┌──
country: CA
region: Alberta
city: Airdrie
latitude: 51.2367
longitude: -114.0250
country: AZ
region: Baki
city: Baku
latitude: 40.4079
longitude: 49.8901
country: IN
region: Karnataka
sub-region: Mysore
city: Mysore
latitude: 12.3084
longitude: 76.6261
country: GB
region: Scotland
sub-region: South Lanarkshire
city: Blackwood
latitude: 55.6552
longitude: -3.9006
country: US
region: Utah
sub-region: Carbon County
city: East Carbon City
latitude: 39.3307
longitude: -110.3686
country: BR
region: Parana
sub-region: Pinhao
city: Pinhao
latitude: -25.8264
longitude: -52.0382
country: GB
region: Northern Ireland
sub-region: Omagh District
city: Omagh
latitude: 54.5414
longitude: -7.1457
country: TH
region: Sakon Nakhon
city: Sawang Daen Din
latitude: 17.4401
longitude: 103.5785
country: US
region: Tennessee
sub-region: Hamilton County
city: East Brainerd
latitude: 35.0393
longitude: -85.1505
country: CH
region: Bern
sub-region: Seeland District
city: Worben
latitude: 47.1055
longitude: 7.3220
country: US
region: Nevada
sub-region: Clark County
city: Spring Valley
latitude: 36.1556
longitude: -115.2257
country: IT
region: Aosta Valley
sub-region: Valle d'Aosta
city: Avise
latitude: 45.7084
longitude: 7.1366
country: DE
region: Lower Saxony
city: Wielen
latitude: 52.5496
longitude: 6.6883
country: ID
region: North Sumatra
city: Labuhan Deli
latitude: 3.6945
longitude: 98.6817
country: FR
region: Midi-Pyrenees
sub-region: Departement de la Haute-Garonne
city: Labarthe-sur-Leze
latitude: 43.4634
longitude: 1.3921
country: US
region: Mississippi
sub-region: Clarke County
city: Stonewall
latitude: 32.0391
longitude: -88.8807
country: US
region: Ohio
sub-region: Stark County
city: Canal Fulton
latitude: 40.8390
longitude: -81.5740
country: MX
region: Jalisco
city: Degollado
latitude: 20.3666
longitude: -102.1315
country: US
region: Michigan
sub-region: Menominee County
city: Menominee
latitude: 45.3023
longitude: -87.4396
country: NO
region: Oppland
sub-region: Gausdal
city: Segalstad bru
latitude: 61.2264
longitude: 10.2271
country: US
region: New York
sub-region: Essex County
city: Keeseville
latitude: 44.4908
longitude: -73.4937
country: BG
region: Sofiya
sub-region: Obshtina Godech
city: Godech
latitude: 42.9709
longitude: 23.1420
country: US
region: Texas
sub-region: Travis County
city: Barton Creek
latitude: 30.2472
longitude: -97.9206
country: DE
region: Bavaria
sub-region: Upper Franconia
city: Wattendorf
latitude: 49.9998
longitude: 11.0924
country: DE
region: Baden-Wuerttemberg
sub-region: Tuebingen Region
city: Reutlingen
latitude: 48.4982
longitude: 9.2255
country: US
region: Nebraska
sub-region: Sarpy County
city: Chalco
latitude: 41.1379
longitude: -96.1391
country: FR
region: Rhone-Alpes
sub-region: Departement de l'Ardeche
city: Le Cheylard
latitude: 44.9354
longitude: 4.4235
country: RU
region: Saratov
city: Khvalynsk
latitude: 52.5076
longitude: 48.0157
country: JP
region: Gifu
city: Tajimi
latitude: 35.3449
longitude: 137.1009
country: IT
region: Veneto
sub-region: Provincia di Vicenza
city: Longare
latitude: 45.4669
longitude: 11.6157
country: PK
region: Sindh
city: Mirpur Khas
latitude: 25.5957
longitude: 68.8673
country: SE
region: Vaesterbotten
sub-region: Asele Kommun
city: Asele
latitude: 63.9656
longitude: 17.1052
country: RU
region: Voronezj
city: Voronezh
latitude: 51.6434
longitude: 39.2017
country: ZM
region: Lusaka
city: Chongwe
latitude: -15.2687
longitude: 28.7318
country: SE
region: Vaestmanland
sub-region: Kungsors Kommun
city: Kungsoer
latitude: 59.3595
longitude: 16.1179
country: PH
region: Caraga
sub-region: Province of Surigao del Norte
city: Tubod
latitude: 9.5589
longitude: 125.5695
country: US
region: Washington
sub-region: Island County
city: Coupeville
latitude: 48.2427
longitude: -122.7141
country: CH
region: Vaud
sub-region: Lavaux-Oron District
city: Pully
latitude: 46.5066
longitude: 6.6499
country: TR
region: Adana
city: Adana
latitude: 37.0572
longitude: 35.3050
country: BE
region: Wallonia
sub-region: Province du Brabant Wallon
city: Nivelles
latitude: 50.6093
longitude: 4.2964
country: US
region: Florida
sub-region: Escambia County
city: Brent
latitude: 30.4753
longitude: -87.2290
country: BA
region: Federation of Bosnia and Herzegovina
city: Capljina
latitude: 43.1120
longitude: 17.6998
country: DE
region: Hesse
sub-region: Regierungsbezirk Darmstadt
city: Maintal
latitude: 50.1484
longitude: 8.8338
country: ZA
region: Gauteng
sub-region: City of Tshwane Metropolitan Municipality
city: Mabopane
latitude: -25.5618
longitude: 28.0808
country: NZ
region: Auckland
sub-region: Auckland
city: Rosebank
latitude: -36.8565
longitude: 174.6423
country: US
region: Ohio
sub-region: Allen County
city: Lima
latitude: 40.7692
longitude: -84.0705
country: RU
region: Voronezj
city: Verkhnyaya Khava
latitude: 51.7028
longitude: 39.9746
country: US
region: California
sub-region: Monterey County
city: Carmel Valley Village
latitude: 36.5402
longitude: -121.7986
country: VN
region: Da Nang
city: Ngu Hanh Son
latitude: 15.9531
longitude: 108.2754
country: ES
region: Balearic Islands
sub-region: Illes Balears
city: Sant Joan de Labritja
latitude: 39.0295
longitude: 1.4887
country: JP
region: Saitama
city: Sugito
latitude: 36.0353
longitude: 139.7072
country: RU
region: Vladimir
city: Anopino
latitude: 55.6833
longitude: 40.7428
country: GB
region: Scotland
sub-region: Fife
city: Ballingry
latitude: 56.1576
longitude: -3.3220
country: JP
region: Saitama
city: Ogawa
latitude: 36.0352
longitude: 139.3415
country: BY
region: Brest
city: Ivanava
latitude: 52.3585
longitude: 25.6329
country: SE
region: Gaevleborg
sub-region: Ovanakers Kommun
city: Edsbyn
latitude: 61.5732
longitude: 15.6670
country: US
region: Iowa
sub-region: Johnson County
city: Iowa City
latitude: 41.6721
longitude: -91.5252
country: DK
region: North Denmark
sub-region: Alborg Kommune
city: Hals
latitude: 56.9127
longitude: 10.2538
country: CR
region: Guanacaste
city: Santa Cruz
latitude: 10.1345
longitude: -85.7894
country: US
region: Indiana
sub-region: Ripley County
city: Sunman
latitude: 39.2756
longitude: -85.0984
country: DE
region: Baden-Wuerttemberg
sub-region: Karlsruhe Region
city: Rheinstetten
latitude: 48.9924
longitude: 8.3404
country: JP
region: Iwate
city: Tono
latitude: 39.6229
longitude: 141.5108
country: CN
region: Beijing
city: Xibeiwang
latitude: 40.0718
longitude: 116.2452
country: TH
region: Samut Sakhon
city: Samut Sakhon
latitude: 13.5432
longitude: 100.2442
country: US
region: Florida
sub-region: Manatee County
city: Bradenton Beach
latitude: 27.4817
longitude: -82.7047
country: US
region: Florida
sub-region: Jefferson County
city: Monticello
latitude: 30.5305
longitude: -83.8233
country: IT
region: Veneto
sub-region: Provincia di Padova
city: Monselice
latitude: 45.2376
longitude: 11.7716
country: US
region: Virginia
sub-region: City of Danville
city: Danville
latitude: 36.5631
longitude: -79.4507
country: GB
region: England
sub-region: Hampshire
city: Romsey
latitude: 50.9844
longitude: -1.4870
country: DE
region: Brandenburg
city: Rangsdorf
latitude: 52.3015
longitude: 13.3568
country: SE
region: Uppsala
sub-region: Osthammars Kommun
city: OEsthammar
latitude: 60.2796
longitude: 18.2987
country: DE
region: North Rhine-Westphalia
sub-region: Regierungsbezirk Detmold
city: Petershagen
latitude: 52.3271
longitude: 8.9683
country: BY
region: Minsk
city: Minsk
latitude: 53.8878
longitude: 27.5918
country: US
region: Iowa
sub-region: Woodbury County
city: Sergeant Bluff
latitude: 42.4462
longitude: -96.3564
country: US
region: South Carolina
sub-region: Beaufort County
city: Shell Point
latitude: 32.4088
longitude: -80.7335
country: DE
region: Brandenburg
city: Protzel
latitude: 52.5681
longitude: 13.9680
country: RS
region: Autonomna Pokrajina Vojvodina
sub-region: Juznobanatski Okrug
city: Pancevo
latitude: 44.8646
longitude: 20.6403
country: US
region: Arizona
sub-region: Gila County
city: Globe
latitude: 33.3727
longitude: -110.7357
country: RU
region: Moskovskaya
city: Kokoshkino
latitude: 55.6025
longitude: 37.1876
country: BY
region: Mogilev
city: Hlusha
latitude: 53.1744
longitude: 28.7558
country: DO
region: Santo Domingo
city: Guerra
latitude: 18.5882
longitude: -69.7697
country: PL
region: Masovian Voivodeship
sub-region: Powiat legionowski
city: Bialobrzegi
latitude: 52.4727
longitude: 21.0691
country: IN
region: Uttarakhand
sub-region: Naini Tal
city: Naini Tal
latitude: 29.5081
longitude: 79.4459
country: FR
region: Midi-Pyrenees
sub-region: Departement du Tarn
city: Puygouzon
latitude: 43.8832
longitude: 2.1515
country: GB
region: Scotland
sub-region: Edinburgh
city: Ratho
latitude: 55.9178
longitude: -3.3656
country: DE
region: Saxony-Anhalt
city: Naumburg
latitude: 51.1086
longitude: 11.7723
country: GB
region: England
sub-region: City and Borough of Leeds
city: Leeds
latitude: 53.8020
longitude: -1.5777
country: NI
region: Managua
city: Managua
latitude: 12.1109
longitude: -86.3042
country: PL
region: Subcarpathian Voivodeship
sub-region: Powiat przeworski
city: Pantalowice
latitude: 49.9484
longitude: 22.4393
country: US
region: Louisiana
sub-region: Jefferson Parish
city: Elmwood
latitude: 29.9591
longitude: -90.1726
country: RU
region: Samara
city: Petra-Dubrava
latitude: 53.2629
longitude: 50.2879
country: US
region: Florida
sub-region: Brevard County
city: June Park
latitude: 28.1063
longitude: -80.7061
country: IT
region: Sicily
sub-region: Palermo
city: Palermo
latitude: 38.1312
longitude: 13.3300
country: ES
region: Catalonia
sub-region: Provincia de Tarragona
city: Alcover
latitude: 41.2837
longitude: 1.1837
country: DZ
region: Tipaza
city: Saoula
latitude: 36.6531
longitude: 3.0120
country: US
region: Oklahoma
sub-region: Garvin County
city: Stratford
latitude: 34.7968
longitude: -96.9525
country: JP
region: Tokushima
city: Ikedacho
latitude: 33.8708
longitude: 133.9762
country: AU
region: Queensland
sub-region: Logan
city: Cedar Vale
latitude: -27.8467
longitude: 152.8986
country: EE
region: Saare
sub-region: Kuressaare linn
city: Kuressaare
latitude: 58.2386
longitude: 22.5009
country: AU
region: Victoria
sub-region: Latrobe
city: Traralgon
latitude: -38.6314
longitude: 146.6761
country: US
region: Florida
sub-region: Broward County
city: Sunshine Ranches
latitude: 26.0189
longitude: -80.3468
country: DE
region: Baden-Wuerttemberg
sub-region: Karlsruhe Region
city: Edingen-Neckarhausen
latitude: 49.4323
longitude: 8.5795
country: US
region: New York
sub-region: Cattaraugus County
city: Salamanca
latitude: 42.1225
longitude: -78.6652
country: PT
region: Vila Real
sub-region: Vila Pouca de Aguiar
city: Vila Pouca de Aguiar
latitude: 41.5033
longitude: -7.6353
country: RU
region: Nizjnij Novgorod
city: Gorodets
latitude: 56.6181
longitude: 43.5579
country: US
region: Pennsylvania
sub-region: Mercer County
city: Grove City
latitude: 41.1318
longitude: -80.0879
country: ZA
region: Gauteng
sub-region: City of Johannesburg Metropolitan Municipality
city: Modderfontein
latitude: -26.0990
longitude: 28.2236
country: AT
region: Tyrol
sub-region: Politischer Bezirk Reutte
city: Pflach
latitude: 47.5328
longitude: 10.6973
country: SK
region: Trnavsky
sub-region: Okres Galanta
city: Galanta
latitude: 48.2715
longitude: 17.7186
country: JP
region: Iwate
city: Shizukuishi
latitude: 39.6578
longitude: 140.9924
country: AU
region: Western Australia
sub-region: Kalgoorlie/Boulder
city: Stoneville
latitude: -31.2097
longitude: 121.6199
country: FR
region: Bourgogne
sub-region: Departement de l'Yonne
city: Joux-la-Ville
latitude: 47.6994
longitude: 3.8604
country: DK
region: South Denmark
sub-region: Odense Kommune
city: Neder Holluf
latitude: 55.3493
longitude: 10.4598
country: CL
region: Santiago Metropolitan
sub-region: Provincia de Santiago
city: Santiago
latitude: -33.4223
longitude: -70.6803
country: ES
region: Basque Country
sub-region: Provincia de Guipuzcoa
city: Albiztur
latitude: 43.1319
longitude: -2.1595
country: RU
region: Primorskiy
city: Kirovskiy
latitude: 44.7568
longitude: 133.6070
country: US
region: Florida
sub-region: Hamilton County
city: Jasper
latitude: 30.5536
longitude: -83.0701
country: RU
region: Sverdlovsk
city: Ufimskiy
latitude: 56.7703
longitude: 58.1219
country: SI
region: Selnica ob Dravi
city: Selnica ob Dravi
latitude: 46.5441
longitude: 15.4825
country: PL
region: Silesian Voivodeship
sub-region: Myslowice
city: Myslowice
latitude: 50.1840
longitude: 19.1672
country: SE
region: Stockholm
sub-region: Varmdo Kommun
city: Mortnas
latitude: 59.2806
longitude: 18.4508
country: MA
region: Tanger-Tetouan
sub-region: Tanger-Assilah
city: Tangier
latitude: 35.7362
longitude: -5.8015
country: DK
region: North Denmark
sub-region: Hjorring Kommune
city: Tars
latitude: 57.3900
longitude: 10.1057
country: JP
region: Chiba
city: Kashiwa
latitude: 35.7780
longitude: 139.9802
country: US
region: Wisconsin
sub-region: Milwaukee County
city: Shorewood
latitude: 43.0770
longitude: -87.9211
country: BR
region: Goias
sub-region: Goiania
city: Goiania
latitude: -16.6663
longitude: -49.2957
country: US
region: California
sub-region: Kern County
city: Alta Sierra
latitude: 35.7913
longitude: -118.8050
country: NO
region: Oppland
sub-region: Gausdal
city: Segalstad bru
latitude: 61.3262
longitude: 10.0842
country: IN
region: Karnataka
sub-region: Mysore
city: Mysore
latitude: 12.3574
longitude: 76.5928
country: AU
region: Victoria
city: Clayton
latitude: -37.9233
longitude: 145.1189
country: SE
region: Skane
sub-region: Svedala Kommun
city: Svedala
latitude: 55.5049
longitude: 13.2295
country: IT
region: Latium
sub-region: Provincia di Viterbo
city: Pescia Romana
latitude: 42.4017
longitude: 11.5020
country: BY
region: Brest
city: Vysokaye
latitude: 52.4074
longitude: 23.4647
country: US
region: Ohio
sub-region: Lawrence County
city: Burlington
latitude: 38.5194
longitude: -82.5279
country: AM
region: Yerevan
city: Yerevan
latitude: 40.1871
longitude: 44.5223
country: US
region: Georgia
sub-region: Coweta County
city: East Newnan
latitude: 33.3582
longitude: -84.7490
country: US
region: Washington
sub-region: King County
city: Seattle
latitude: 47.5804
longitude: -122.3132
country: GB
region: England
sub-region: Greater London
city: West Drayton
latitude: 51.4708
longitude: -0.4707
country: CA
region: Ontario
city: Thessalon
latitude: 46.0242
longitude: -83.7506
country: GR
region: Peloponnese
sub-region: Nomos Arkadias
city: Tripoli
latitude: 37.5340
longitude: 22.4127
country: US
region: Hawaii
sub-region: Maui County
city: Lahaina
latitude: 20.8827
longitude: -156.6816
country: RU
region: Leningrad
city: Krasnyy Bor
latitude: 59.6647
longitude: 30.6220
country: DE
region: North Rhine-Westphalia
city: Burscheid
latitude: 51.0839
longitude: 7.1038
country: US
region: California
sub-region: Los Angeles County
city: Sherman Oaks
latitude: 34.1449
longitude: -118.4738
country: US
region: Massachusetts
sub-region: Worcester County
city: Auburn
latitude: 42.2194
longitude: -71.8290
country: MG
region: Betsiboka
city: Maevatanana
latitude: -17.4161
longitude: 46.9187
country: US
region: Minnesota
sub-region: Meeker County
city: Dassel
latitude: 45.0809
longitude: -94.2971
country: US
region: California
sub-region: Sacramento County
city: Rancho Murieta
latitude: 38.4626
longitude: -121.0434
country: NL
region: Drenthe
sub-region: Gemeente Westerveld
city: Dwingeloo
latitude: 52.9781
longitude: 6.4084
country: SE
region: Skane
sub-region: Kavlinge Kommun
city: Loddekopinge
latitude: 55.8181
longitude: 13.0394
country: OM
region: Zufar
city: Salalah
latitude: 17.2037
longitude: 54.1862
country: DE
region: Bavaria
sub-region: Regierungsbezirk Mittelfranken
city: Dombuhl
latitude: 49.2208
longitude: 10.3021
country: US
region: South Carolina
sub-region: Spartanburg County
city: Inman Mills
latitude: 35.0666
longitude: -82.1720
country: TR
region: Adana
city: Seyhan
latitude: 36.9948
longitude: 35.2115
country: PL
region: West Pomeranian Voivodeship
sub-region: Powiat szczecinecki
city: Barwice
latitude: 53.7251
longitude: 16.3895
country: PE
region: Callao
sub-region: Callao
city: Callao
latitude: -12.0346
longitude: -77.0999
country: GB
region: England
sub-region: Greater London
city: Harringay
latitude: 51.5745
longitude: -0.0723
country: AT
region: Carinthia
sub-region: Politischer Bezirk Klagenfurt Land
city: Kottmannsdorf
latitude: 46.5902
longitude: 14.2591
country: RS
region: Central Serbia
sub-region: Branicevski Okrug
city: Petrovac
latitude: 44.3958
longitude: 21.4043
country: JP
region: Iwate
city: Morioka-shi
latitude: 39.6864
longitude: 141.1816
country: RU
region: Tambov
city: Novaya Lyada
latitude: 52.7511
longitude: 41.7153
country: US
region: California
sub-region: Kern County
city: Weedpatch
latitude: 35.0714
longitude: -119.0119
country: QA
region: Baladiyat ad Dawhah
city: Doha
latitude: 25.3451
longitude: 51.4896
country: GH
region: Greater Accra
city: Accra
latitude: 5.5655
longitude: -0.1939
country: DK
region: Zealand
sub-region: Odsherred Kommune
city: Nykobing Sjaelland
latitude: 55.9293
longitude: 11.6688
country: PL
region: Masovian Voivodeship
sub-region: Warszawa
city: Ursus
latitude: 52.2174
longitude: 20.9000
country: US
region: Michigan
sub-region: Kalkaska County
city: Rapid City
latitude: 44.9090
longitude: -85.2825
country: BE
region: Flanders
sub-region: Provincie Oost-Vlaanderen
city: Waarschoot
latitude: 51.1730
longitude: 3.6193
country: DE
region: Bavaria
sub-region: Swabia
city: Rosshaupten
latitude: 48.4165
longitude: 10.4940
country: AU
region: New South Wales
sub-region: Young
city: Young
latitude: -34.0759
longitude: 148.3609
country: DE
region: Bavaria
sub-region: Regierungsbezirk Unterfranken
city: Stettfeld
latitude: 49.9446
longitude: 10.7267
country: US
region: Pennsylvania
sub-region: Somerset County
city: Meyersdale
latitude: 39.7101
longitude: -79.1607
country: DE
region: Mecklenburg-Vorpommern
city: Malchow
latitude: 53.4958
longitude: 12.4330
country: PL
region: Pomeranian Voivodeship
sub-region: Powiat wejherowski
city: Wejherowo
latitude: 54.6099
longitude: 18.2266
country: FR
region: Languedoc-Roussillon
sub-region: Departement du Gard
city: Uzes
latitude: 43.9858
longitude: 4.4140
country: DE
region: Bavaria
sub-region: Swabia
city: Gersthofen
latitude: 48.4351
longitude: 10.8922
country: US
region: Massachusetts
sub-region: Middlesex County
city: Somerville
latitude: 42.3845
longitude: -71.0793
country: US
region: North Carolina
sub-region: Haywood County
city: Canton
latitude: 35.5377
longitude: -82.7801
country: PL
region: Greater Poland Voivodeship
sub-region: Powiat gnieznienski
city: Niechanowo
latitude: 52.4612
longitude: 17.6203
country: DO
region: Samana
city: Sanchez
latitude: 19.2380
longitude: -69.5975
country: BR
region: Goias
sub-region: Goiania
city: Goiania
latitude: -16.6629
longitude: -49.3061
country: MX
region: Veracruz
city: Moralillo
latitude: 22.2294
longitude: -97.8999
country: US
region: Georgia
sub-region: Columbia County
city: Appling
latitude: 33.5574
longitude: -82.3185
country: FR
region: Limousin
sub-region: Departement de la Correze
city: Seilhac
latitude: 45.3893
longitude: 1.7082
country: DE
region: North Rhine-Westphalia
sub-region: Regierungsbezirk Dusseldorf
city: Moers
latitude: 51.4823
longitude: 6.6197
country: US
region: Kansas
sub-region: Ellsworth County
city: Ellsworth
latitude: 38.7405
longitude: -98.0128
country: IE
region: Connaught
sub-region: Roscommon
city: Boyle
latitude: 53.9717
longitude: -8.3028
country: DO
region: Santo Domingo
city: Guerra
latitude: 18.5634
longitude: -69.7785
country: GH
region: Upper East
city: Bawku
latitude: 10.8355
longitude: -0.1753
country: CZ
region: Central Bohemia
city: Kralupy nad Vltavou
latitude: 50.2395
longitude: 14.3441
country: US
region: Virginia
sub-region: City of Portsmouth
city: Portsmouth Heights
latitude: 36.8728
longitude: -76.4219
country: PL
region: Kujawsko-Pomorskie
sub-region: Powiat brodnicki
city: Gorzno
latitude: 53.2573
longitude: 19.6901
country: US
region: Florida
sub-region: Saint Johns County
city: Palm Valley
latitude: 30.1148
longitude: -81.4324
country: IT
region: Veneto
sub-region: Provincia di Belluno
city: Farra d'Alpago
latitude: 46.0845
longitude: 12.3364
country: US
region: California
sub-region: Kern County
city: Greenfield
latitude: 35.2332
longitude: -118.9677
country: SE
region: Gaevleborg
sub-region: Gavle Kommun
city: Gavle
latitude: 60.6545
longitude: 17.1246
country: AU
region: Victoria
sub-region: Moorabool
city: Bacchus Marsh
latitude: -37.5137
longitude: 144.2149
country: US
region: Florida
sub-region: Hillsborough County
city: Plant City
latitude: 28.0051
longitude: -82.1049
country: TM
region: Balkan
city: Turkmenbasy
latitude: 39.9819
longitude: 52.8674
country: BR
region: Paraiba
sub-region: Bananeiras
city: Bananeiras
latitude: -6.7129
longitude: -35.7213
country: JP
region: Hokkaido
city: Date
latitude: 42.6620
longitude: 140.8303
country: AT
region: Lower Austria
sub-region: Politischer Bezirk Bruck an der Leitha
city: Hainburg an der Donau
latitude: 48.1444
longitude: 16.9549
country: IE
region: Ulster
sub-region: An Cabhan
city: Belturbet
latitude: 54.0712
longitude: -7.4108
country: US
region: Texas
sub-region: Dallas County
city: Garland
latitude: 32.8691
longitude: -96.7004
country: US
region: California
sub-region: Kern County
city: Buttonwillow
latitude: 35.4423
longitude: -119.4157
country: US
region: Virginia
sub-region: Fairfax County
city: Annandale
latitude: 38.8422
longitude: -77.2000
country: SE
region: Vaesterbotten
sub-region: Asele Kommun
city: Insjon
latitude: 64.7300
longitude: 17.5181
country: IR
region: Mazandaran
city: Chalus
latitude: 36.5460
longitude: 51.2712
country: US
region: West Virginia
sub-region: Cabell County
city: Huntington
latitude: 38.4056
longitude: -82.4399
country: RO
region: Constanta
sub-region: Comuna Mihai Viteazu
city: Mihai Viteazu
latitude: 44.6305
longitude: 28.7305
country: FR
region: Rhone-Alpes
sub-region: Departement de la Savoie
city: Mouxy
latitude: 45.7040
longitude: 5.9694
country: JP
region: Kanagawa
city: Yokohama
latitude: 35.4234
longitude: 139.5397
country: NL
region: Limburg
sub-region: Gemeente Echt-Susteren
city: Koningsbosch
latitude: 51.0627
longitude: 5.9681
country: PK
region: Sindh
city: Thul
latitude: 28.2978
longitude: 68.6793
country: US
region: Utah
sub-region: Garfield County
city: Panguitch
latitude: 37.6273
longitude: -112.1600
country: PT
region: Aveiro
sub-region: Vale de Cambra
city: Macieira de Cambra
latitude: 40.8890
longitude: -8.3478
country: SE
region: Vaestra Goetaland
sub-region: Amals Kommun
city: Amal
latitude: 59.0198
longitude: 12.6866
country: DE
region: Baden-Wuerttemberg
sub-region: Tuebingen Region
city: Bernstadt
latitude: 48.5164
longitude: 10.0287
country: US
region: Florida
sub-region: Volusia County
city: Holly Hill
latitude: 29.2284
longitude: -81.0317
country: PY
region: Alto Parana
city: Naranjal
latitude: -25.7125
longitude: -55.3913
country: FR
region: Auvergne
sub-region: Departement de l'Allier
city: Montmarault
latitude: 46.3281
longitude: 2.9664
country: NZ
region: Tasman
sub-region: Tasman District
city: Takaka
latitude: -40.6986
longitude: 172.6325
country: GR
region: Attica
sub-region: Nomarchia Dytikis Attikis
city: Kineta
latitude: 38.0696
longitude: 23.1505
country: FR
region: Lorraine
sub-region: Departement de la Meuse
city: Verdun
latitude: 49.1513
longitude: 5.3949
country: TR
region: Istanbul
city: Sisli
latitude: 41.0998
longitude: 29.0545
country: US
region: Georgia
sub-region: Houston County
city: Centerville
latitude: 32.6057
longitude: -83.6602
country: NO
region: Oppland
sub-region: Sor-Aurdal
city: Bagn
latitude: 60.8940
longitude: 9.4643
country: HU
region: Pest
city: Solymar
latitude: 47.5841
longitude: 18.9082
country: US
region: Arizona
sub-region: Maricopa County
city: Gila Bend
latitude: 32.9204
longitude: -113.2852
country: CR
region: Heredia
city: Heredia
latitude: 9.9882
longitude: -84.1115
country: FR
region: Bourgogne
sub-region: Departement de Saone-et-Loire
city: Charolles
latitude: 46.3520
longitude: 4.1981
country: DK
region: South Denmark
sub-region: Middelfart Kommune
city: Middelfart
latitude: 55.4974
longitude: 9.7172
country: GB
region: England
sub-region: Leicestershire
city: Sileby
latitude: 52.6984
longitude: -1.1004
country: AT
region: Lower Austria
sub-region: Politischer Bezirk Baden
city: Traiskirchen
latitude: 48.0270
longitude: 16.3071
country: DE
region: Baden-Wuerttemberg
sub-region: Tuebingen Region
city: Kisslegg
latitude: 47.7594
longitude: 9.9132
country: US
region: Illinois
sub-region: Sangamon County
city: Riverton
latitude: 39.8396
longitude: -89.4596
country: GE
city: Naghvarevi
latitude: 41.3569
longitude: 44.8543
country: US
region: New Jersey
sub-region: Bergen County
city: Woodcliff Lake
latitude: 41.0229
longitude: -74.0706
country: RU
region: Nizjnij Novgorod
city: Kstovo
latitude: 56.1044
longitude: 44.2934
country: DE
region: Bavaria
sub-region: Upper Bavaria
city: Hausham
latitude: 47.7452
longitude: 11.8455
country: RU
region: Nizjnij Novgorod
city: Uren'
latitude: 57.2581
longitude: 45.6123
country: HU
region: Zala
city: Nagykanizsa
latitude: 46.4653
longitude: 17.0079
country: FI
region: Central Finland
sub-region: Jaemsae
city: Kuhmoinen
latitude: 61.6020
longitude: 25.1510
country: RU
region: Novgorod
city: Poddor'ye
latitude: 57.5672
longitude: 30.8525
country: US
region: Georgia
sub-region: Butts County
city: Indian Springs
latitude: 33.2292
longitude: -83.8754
└──
**Requirement**
Update the listing from the line with "sub-region: Hjorring Kommune" to the line with "latitude: 12.3574", changing "city" to "locality" and keeping everything else the same. Give only those lines.

**Exercise answer**
sub-region: Hjorring Kommune
locality: Tars
latitude: 57.3900
longitude: 10.1057
country: JP
region: Chiba
locality: Kashiwa
latitude: 35.7780
longitude: 139.9802
country: US
region: Wisconsin
sub-region: Milwaukee County
locality: Shorewood
latitude: 43.0770
longitude: -87.9211
country: BR
region: Goias
sub-region: Goiania
locality: Goiania
latitude: -16.6663
longitude: -49.2957
country: US
region: California
sub-region: Kern County
locality: Alta Sierra
latitude: 35.7913
longitude: -118.8050
country: NO
region: Oppland
sub-region: Gausdal
locality: Segalstad bru
latitude: 61.3262
longitude: 10.0842
country: IN
region: Karnataka
sub-region: Mysore
locality: Mysore
latitude: 12.3574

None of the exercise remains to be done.